Handling Migrations - StalledDueToTarget_MdbFull or TargetDatabaseFullPermanentException

When an administrator provisions a migration batch to Office 365 and adds users, objects known as migration users are created, which you can view using Get-MigrationUser. When migration users and the corresponding move requests (Get-MoveRequest) are created an Exchange Online mailbox database is assigned to each mailbox that will be migrated.  Exchange Online uses an algorithm to review available databases within the service and subsequently select the best target database. Among other data points, one of the criteria considered in the algorithm is the amount of available free space the database file is allowed to consume.

 

Some customers have recently reported that during the mailbox finalization process, the mailbox move may stall with the following error: StalledDueToTarget_MDBFull or TargetDatabaseFullPermanentException.

 

Why does this stall occur?

 

As mailbox data is migrated into the database space within the database file. Exchange Online servers cap the size of mailbox database files to ensure that sufficient free space exists in the database to process mail and client transactions, and to prevent a single database file from consuming more disk space than expected.

 

StalledDueToTarget_MDBFull is our way of notifying the administrator that we have reached the threshold for the minimum free space remaining in the database, or that the database file has reached its maximum allowable size. 

 

TargetDatabaseFullPermanentException is similar in nature.  Often the move reports will include space information regarding the state of the target database.  Here is an example:

 

Message : Target database GUID cannot be used:
Current database file size: 1464986501120
Current space available inside database: 1743781888
Allowed database growth percentage: 90
Maximum database file size limit: 1622722691784
Is database excluded from provisioning: 'False'.

 

The service will allow a database to grow to 90% space utilization.  The reserve ensures that users already utilizing the database are safe and further database operations would not impact the stability of the service.  In this case 146498956501120 / 1622722691784 = 90.2% (therefore greater than the 90% limit imposed).

 

How does the administrator handle this scenario?

 

There are three options available for an administrator to deal with this scenario.

 

The first option is to do nothing.  Within Exchange Online, there are service processes that dynamically move mailboxes to redistribute load across multiple databases.

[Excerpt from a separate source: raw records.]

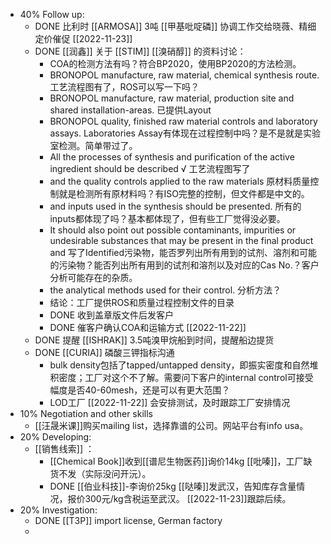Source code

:- 40% Follow up:
	- DONE 比利时 [[ARMOSA]] 3吨 [[甲基吡啶磷]] 协调工作交给晓薇、精细定价催促 [[2022-11-23]]
	- DONE [[润鑫]] 关于 [[STIM]] [[溴硝醇]] 的资料讨论：
		- COA的检测方法有吗？符合BP2020，使用BP2020的方法检测。
		- BRONOPOL manufacture, raw material, chemical synthesis route. 工艺流程图有了，ROS可以写一下吗？
		- BRONOPOL manufacture, raw material, production site and shared installation-areas. 已提供Layout
		- BRONOPOL quality, finished raw material controls and laboratory assays. Laboratories Assay有体现在过程控制中吗？是不是就是实验室检测。简单带过了。
		- All the processes of synthesis and purification of the active ingredient should be described √ 工艺流程图写了
		- and the quality controls applied to the raw materials 原材料质量控制就是检测所有原材料吗？有ISO完整的控制，但文件都是中文的。
		- and inputs used in the synthesis should be presented. 所有的inputs都体现了吗？基本都体现了，但有些工厂觉得没必要。
		- It should also point out possible contaminants, impurities or undesirable substances that may be present in the final product and 写了Identified污染物，能否罗列出所有用到的试剂、溶剂和可能的污染物？能否列出所有用到的试剂和溶剂以及对应的Cas No.？客户分析可能存在的杂质。
		- the analytical methods used for their control. 分析方法？
		- 结论：工厂提供ROS和质量过程控制文件的目录
		- DONE 收到盖章版文件后发客户
		- DONE 催客户确认COA和运输方式 [[2022-11-22]]
	- DONE 提醒 [[ISHRAK]] 3.5吨溴甲烷船到时间，提醒船边提货
	- DONE [[CURIA]] 磷酸三钾指标沟通
		- bulk density包括了tapped/untapped density，即振实密度和自然堆积密度；工厂对这个不了解。需要问下客户的internal control可接受幅度是否40-60mesh，还是可以有更大范围？
		- LOD工厂 [[2022-11-22]] 会安排测试，及时跟踪工厂安排情况
- 10% Negotiation and other skills
	- [[汪晟米课]]购买mailing list，选择靠谱的公司。网站平台有info usa。
- 20% Developing:
	- [[销售线索]] ：
		- [[Chemical Book]]收到[[谱尼生物医药]]询价14kg [[吡嗪]]，工厂缺货不发（实际没问开沅）。
		- DONE [[伯业科技]]-李询价25kg [[哒嗪]]发武汉，告知库存含量情况，报价300元/kg含税运至武汉。 [[2022-11-23]]跟踪后续。
- 20% Investigation:
	- DONE [[T3P]] import license, German factory
	-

Exchange Online is aware of pending migrations and in the background, redistributes mailboxes to allow the free space to decline below the stalled threshold.  When the free space has increased to a level that would safely allow for migrations to complete – the stall condition will be resolved, and the migration will complete. This could take several hours or days between when the stall is first encountered and when free space is below the threshold to allow for continued moves.

 

The second option that may help is to lower the amount of time between the initial synchronization of the mailbox and the finalization of the mailbox move.  In most customer engagements there were several days to weeks between the initial synchronization of the mailbox and when the administrator issued the finalization of the mailbox move.  The stall is then encountered in the incremental synchronization process that attempts to finalize the move and copy the remaining data.  When shortening the time between the initial synchronization and the finalization, you decrease the likelihood that the space has been consumed by other migration and client activity, thereby increasing the success rate of mailbox move finalizations. 

 

The third option is to delete and recreate the move.  In this case, all previously migrated data is deleted, and the migration starts over again.  This can be time-consuming and does not guarantee that you will not see this issue again should you have a longer delay between initial synchronization and finalization.